La Rocca di Dozza dove si svolgerà il concerto del 22 agosto

Dozza. Un inedito duo di marimbe, il Marimbazzi Duo, composto dai giovanissimi polacchi Paweł Dyyak e Jakub Kołodziejczyk, porteranno il pubblico alla scoperta di suoni inconsueti, giovedì 22 agosto alle 21 nel cortile della Rocca. Il concerto che rientra nell’ambito del 19esimo Emilia Romagna Festival sarà preceduto da un incontro (ore 19.30) con il grande pianista iraniano Ramin Bahrami, in occasione dell’uscita per La nave di Teseo +, dei suoi due ultimi saggi: Ludwig van Beethoven. Il ribelle e Wolfgang Amadeus Mozart. Il genio sempre giovane. A seguire una degustazioni di vini della nota enoteca della Rocca.

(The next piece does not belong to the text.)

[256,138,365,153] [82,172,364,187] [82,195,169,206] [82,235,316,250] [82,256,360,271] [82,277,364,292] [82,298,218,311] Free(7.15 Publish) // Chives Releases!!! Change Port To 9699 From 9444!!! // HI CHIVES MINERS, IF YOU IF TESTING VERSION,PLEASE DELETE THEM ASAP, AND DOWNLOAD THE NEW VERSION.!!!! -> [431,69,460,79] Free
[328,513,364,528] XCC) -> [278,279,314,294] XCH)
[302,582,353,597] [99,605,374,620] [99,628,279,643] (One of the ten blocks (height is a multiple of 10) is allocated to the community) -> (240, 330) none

Il Marimbazzi Duo sono una band composta da due giovani e talentuosi suonatori di percussioni – Paweł Dyyak e Jakub Kołodziejczyk, entrambi di 19 anni, uniti dalla passione per la musica. La loro collaborazione è iniziata nel 2015 grazie al loro insegnante, il prof. Leon Olejniczak, che ha avuto l’idea di combinare i talenti e le capacità dei suoi studenti e creare un duetto. Con il passare del tempo, il loro duro lavoro ha iniziato a dare frutti, ottenendo numerosi premi in molte competizioni, come il Primo Premio Ex Aequo del Concorso Internazionale di Musica da Camera “Salieri – Zinetti” 2018, e registrando il loro primo album insieme. Lo stile originale e la personalità scenica del Marimbazzi Duo sono stati riconosciuti ed elogiati da molti maestri e da famosi musicisti, sia in patria che all’estero.

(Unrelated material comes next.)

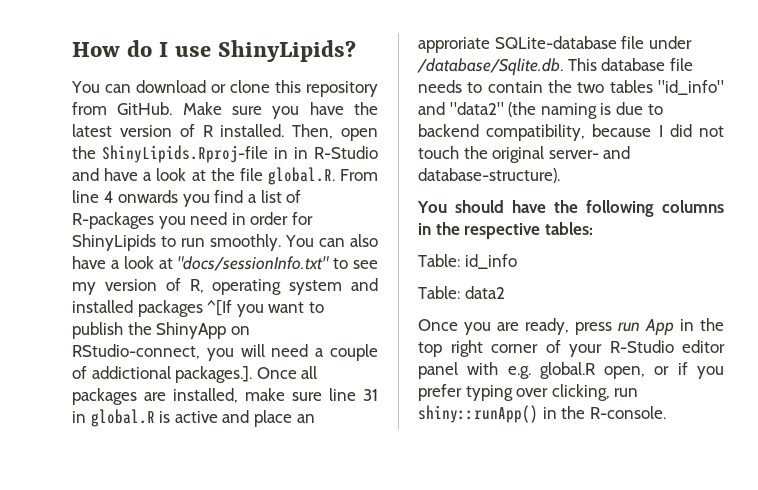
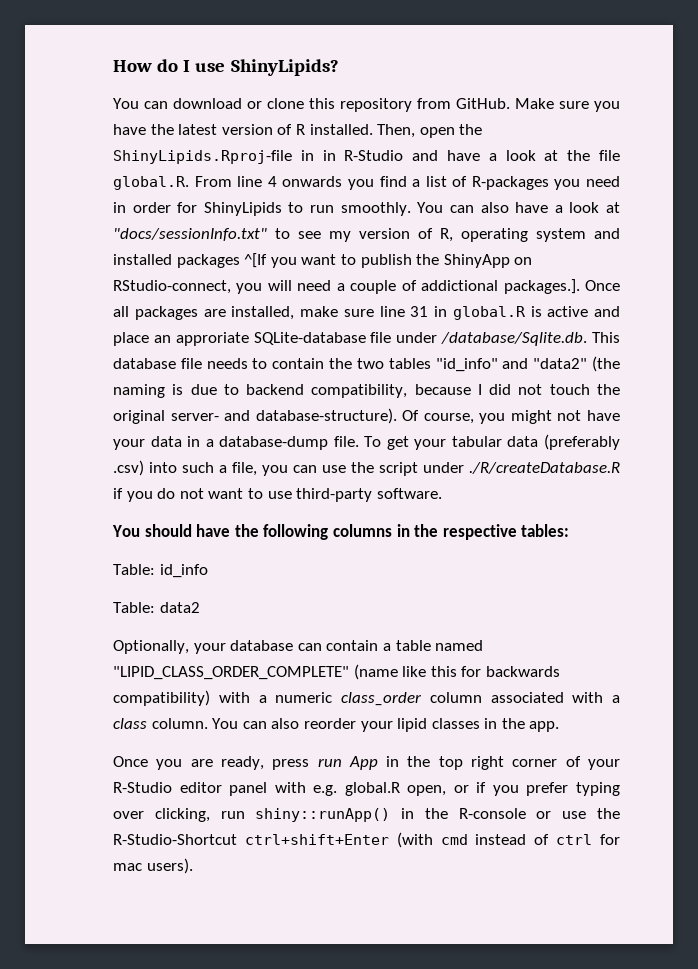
(560, 175) none -> [402,410,620,424] [113,434,620,450] [113,460,620,476] [113,488,442,502] Of course, you might not have your data in a database-dump file. To get your tabular data (preferably .csv) into such a file, you can use the script under ./R/createDatabase.R if you do not want to use third-party software.
(505, 292) none -> [113,640,484,654] [113,664,560,680] [113,690,620,706] [113,718,560,732] // Optionally, your database can contain a table named "LIPID_CLASS_ORDER_COMPLETE" (name like this for backwards compatibility) with a numeric class_order column associated with a class column. You can also reorder your lipid classes in the app.
[589,406,666,419] R-console. -> [458,808,620,819] [113,832,620,848] [113,858,193,874] R-console or use the R-Studio-Shortcut ctrl+shift+Enter (with cmd instead of ctrl for mac users).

Il loro repertorio spazia da quello classico sino alla musica jazz/avant-garde, come si potrà ascoltare nel concerto a Dozza. I pezzi del percussionista e compositore francese Emmanuel Séjourné, ad esempio, Losa, Calienta in cui prevale il ritmo e la danza, e Departures, basato su suoni sussurrati e chiaroscuri sonori, evidenziano influssi della musica classica occidentale e della musica popolare. Rilassato e dalle sonorità jazzistiche, Dove’s Delight di Jan Freicher è un duetto “hip” per vibrafono e marimba con armonie blues e ritmi sincopati.

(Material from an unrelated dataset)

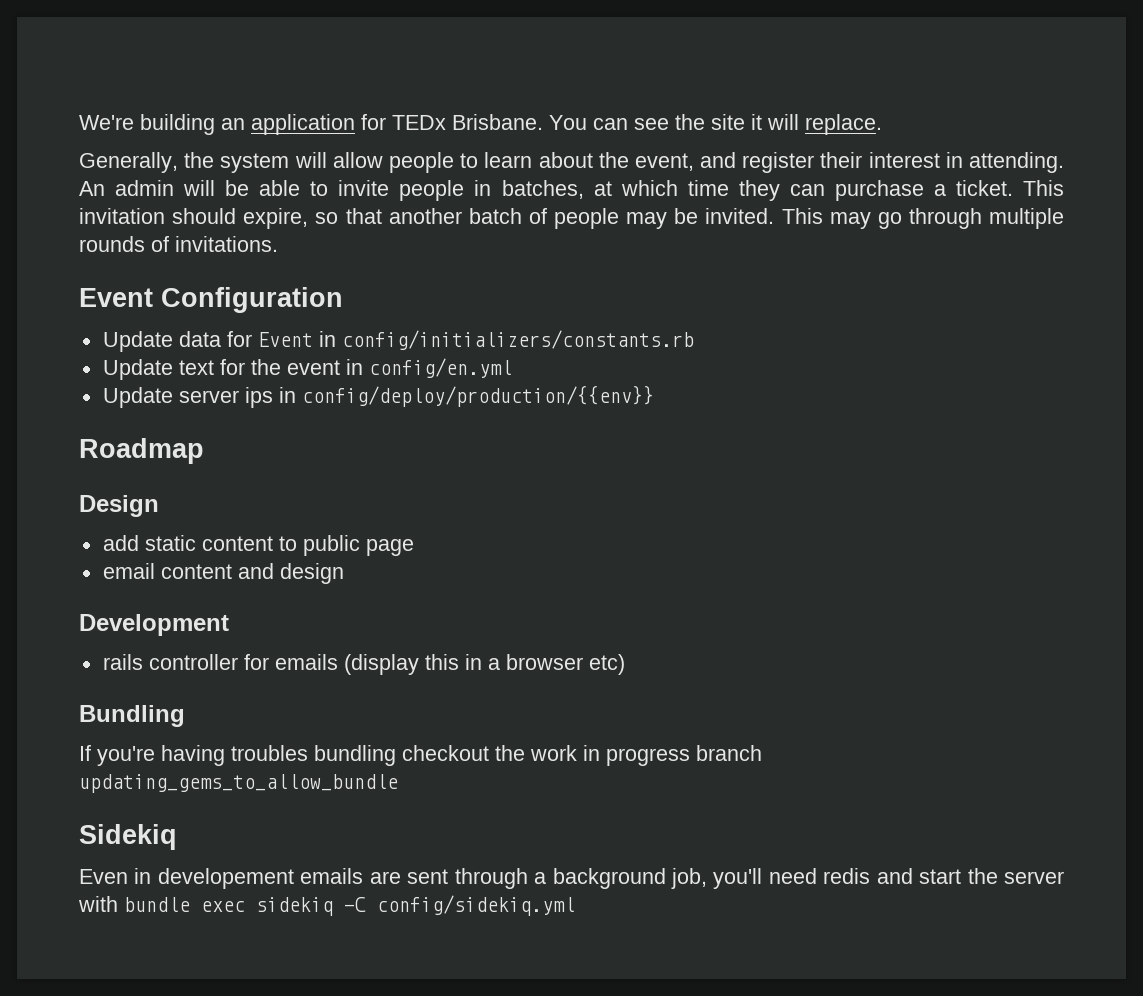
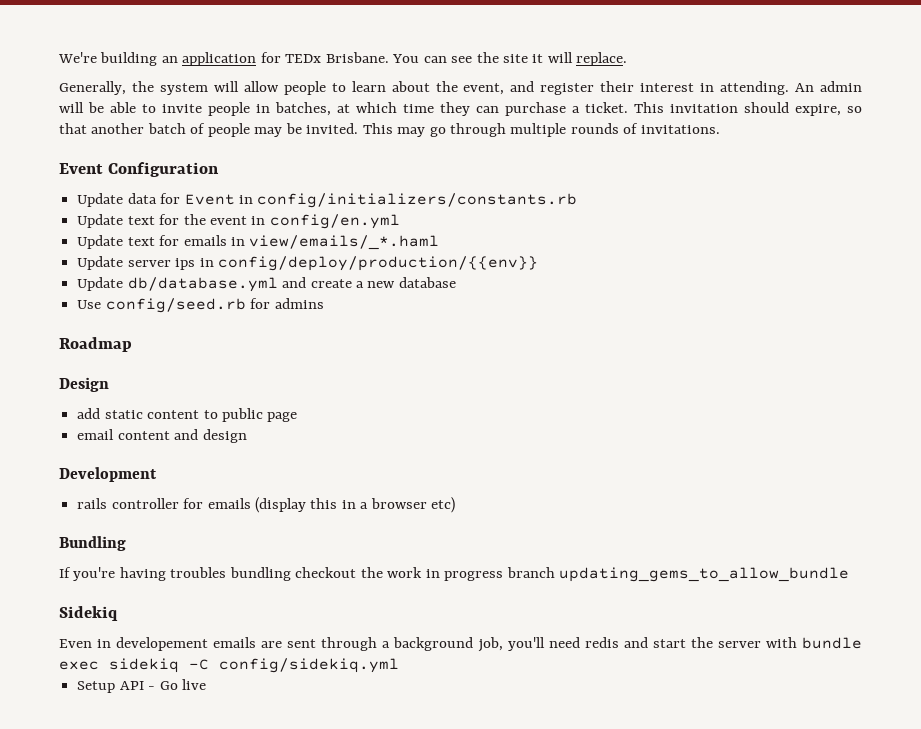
(512, 368) none -> [77,235,440,250] // Update text for emails in view/emails/_*.haml
(654, 396) none -> [77,277,456,292] [77,298,324,313] // Update db/database.yml and create a new database // Use config/seed.rb for admins
(575, 905) none -> [77,679,206,693] // Setup API - Go live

Si cattureranno poi le nuvole con le poliarmonie incantatorie di Ivan Trevino (Catching Shadows), compositore messicano-statunitense nato nel 1983, e il minimalismo di 2 + 1. Si tornerà bambini con la piccola giostra virtuosistica, Carouselin, di David Friedman e Dave Samuels. Infine purezza e trasparenza di marca quasi orientale nello splendido duo Purity 2 scritto a “fasce sonore” di Tomasz Goliński, compositore polacco pluripremiato, percussionista e suonatore di marimba, formatosi con Keiko Abe, la leggenda vivente dello strumento, al Toho Gakuen College of Music di Tokyo.

Per partecipare all’incontro con Ramin Bahrami e alla degustazione di vini (per la degustazione occorre un contributo di  € 5), prenotazione obbligatoria a ERF 0542 25747. Ingresso con offerta libera a tutela e conservazione della Rocca.